### Directive
Starting with the first line, transcribe the material exactly through to the last.

### Input data
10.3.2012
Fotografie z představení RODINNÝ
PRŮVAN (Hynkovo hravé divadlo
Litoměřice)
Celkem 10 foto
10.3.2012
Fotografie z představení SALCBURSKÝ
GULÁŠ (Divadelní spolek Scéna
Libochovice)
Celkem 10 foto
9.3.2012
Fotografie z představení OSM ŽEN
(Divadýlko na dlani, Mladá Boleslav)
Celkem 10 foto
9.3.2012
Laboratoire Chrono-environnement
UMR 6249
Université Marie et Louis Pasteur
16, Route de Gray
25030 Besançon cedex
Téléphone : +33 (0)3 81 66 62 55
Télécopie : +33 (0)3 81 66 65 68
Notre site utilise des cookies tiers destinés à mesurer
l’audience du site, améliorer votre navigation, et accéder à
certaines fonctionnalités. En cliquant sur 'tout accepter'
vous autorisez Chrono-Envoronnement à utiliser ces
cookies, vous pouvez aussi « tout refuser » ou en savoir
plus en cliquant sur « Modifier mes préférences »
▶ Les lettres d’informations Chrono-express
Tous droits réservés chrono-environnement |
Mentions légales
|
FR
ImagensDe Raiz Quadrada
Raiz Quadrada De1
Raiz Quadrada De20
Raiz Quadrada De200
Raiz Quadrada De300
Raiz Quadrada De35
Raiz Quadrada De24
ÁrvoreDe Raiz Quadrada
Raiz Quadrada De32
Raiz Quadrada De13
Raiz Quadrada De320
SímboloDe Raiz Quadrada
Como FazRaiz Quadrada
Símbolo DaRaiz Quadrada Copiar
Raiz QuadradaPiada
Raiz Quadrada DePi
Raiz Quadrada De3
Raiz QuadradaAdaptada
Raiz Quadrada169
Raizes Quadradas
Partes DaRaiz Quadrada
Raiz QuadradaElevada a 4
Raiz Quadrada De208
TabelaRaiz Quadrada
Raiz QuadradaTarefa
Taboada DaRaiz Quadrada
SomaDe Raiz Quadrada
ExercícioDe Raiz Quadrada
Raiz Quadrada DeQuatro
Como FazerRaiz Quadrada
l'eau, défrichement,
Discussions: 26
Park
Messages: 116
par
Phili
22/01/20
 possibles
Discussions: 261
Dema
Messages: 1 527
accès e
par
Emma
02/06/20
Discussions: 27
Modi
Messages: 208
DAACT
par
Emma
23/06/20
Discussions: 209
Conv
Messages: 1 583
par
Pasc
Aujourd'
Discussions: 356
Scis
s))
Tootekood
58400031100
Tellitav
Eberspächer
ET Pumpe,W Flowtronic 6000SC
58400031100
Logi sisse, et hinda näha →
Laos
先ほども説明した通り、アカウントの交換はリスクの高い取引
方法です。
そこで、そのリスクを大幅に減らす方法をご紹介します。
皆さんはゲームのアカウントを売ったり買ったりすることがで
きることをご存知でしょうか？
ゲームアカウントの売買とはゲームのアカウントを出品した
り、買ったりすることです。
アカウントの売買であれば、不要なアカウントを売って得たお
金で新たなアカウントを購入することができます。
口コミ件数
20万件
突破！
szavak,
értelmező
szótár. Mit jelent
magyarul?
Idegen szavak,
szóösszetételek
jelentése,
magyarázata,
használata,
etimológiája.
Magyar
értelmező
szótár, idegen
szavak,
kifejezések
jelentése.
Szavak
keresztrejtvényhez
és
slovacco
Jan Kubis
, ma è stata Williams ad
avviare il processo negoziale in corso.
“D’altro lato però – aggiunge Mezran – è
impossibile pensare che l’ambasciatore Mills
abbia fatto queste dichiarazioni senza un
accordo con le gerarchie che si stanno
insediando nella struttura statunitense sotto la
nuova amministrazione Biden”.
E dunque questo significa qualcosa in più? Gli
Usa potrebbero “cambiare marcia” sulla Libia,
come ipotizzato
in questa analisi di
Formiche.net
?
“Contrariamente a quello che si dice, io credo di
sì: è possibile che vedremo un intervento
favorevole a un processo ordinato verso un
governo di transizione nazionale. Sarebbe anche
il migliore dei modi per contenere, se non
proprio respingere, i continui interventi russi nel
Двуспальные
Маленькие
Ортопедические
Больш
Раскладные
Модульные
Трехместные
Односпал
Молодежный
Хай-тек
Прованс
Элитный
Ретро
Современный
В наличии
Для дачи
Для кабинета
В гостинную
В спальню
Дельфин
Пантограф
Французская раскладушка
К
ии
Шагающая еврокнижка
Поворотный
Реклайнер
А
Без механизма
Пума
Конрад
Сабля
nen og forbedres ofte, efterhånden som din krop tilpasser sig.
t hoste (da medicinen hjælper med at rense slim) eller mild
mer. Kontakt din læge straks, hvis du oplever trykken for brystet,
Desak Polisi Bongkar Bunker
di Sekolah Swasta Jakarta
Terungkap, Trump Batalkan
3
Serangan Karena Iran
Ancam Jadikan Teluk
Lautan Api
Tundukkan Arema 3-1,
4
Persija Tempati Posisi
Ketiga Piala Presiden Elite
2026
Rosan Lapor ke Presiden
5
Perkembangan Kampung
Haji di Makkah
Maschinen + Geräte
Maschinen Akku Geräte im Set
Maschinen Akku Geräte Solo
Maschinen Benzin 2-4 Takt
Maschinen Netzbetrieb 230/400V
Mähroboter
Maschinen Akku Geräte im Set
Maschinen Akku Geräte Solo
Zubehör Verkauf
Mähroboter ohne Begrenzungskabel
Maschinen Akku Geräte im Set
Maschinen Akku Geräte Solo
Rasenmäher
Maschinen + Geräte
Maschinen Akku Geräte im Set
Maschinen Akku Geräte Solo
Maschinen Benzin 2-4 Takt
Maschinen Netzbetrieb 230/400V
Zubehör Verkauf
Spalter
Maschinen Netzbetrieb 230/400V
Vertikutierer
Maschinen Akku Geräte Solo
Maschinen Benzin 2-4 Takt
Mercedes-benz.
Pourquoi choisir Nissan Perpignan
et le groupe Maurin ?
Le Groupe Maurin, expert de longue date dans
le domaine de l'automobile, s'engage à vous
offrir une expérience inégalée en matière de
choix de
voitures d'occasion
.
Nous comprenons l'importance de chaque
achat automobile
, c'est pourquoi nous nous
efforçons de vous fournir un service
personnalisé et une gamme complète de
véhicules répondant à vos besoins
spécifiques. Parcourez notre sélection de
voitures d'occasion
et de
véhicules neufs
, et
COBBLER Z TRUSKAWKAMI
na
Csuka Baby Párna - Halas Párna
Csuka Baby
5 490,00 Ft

### Solution to this task
10.3.2012
Fotografie z představení RODINNÝ
PRŮVAN (Hynkovo hravé divadlo
Litoměřice)
Celkem 10 foto
10.3.2012
Fotografie z představení SALCBURSKÝ
GULÁŠ (Divadelní spolek Scéna
Libochovice)
Celkem 10 foto
9.3.2012
Fotografie z představení OSM ŽEN
(Divadýlko na dlani, Mladá Boleslav)
Celkem 10 foto
9.3.2012
Laboratoire Chrono-environnement
UMR 6249
Université Marie et Louis Pasteur
16, Route de Gray
25030 Besançon cedex
Téléphone : +33 (0)3 81 66 62 55
Télécopie : +33 (0)3 81 66 65 68
Notre site utilise des cookies tiers destinés à mesurer
l’audience du site, améliorer votre navigation, et accéder à
certaines fonctionnalités. En cliquant sur 'tout accepter'
vous autorisez Chrono-Envoronnement à utiliser ces
cookies, vous pouvez aussi « tout refuser » ou en savoir
plus en cliquant sur « Modifier mes préférences »
▶ Les lettres d’informations Chrono-express
Tous droits réservés chrono-environnement |
Mentions légales
|
FR
ImagensDe Raiz Quadrada
Raiz Quadrada De1
Raiz Quadrada De20
Raiz Quadrada De200
Raiz Quadrada De300
Raiz Quadrada De35
Raiz Quadrada De24
ÁrvoreDe Raiz Quadrada
Raiz Quadrada De32
Raiz Quadrada De13
Raiz Quadrada De320
SímboloDe Raiz Quadrada
Como FazRaiz Quadrada
Símbolo DaRaiz Quadrada Copiar
Raiz QuadradaPiada
Raiz Quadrada DePi
Raiz Quadrada De3
Raiz QuadradaAdaptada
Raiz Quadrada169
Raizes Quadradas
Partes DaRaiz Quadrada
Raiz QuadradaElevada a 4
Raiz Quadrada De208
TabelaRaiz Quadrada
Raiz QuadradaTarefa
Taboada DaRaiz Quadrada
SomaDe Raiz Quadrada
ExercícioDe Raiz Quadrada
Raiz Quadrada DeQuatro
Como FazerRaiz Quadrada
l'eau, défrichement,
Discussions: 26
Park
Messages: 116
par
Phili
22/01/20
 possibles
Discussions: 261
Dema
Messages: 1 527
accès e
par
Emma
02/06/20
Discussions: 27
Modi
Messages: 208
DAACT
par
Emma
23/06/20
Discussions: 209
Conv
Messages: 1 583
par
Pasc
Aujourd'
Discussions: 356
Scis
s))
Tootekood
58400031100
Tellitav
Eberspächer
ET Pumpe,W Flowtronic 6000SC
58400031100
Logi sisse, et hinda näha →
Laos
先ほども説明した通り、アカウントの交換はリスクの高い取引
方法です。
そこで、そのリスクを大幅に減らす方法をご紹介します。
皆さんはゲームのアカウントを売ったり買ったりすることがで
きることをご存知でしょうか？
ゲームアカウントの売買とはゲームのアカウントを出品した
り、買ったりすることです。
アカウントの売買であれば、不要なアカウントを売って得たお
金で新たなアカウントを購入することができます。
口コミ件数
20万件
突破！
szavak,
értelmező
szótár. Mit jelent
magyarul?
Idegen szavak,
szóösszetételek
jelentése,
magyarázata,
használata,
etimológiája.
Magyar
értelmező
szótár, idegen
szavak,
kifejezések
jelentése.
Szavak
keresztrejtvényhez
és
slovacco
Jan Kubis
, ma è stata Williams ad
avviare il processo negoziale in corso.
“D’altro lato però – aggiunge Mezran – è
impossibile pensare che l’ambasciatore Mills
abbia fatto queste dichiarazioni senza un
accordo con le gerarchie che si stanno
insediando nella struttura statunitense sotto la
nuova amministrazione Biden”.
E dunque questo significa qualcosa in più? Gli
Usa potrebbero “cambiare marcia” sulla Libia,
come ipotizzato
in questa analisi di
Formiche.net
?
“Contrariamente a quello che si dice, io credo di
sì: è possibile che vedremo un intervento
favorevole a un processo ordinato verso un
governo di transizione nazionale. Sarebbe anche
il migliore dei modi per contenere, se non
proprio respingere, i continui interventi russi nel
Двуспальные
Маленькие
Ортопедические
Больш
Раскладные
Модульные
Трехместные
Односпал
Молодежный
Хай-тек
Прованс
Элитный
Ретро
Современный
В наличии
Для дачи
Для кабинета
В гостинную
В спальню
Дельфин
Пантограф
Французская раскладушка
К
ии
Шагающая еврокнижка
Поворотный
Реклайнер
А
Без механизма
Пума
Конрад
Сабля
nen og forbedres ofte, efterhånden som din krop tilpasser sig.
t hoste (da medicinen hjælper med at rense slim) eller mild
mer. Kontakt din læge straks, hvis du oplever trykken for brystet,
Desak Polisi Bongkar Bunker
di Sekolah Swasta Jakarta
Terungkap, Trump Batalkan
3
Serangan Karena Iran
Ancam Jadikan Teluk
Lautan Api
Tundukkan Arema 3-1,
4
Persija Tempati Posisi
Ketiga Piala Presiden Elite
2026
Rosan Lapor ke Presiden
5
Perkembangan Kampung
Haji di Makkah
Maschinen + Geräte
Maschinen Akku Geräte im Set
Maschinen Akku Geräte Solo
Maschinen Benzin 2-4 Takt
Maschinen Netzbetrieb 230/400V
Mähroboter
Maschinen Akku Geräte im Set
Maschinen Akku Geräte Solo
Zubehör Verkauf
Mähroboter ohne Begrenzungskabel
Maschinen Akku Geräte im Set
Maschinen Akku Geräte Solo
Rasenmäher
Maschinen + Geräte
Maschinen Akku Geräte im Set
Maschinen Akku Geräte Solo
Maschinen Benzin 2-4 Takt
Maschinen Netzbetrieb 230/400V
Zubehör Verkauf
Spalter
Maschinen Netzbetrieb 230/400V
Vertikutierer
Maschinen Akku Geräte Solo
Maschinen Benzin 2-4 Takt
Mercedes-benz.
Pourquoi choisir Nissan Perpignan
et le groupe Maurin ?
Le Groupe Maurin, expert de longue date dans
le domaine de l'automobile, s'engage à vous
offrir une expérience inégalée en matière de
choix de
voitures d'occasion
.
Nous comprenons l'importance de chaque
achat automobile
, c'est pourquoi nous nous
efforçons de vous fournir un service
personnalisé et une gamme complète de
véhicules répondant à vos besoins
spécifiques. Parcourez notre sélection de
voitures d'occasion
et de
véhicules neufs
, et
COBBLER Z TRUSKAWKAMI
na
Csuka Baby Párna - Halas Párna
Csuka Baby
5 490,00 Ft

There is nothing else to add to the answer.